● Images with keypoint coordinates:
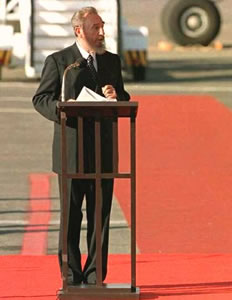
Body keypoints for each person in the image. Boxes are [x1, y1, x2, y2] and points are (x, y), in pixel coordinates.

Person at [32, 7, 130, 285]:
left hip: (104, 151)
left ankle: (95, 274)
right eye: (95, 28)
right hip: (71, 151)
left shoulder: (111, 61)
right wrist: (63, 109)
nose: (101, 33)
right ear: (79, 31)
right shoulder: (60, 62)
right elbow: (41, 99)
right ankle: (71, 273)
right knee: (72, 216)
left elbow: (123, 96)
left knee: (101, 216)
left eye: (102, 26)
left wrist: (116, 95)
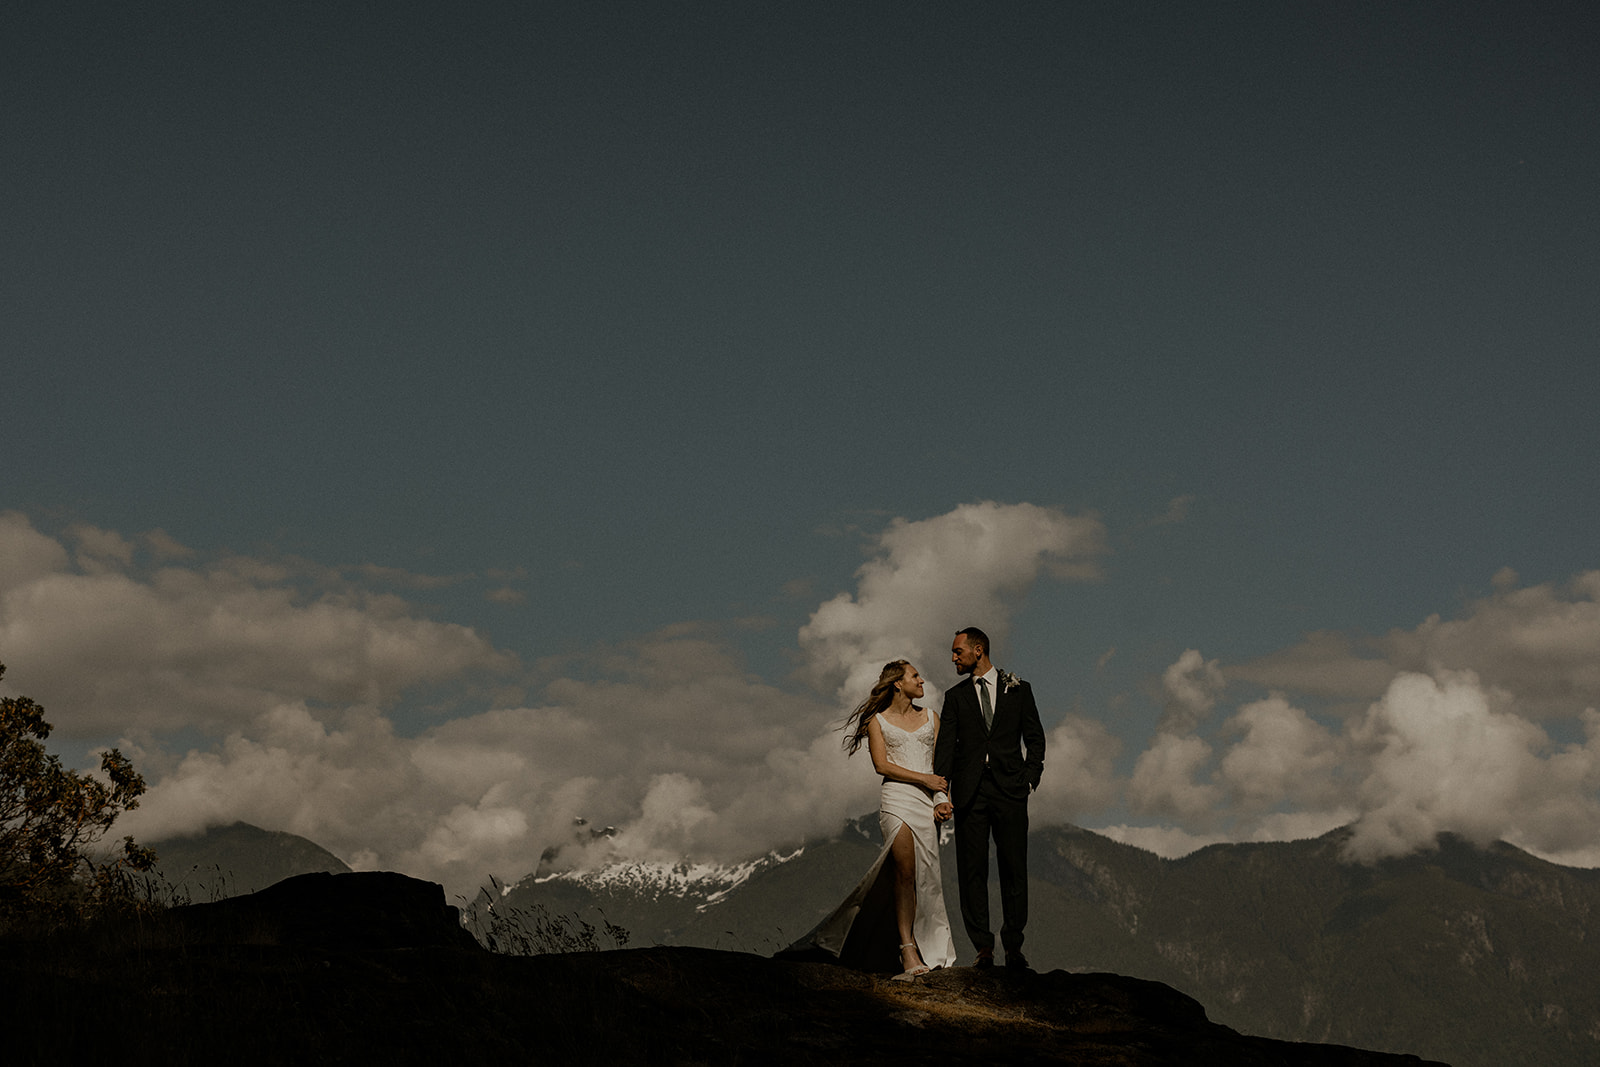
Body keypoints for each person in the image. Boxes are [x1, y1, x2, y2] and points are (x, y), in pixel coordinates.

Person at [777, 660, 957, 978]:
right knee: (904, 872)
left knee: (925, 877)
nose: (922, 680)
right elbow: (882, 765)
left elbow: (939, 764)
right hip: (898, 799)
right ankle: (907, 948)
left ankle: (920, 943)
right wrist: (924, 780)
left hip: (927, 802)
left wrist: (941, 798)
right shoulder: (877, 720)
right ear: (898, 683)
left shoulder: (932, 717)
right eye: (915, 676)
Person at [932, 626, 1045, 970]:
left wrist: (1029, 779)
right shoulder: (955, 697)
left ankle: (1013, 947)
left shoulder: (1019, 690)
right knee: (972, 871)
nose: (953, 657)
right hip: (970, 793)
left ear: (978, 650)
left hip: (1011, 791)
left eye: (958, 651)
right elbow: (945, 749)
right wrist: (940, 793)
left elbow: (1035, 738)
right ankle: (983, 947)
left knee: (1014, 868)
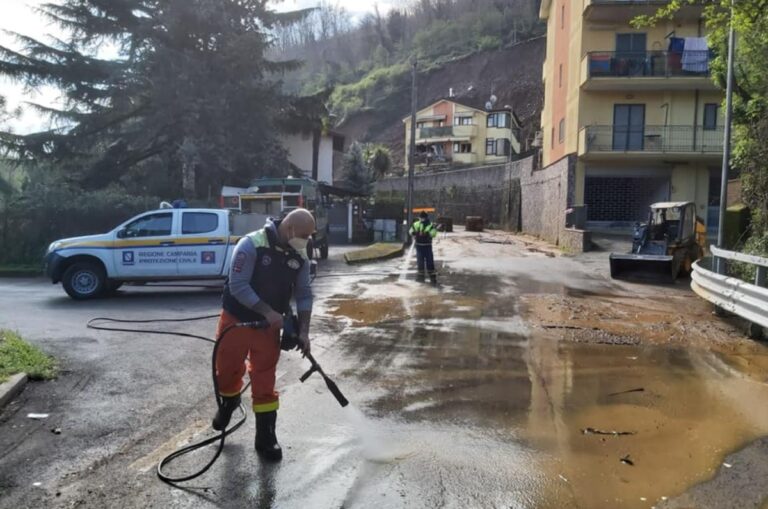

● Your instructions: Go through the records above, find each line with the string "wrist", and copy it.

● Result of the exercise:
right wrist: (63, 109)
left wrist: (116, 95)
right wrist: (924, 780)
left wrist: (941, 798)
left wrist: (1029, 779)
right wrist: (940, 793)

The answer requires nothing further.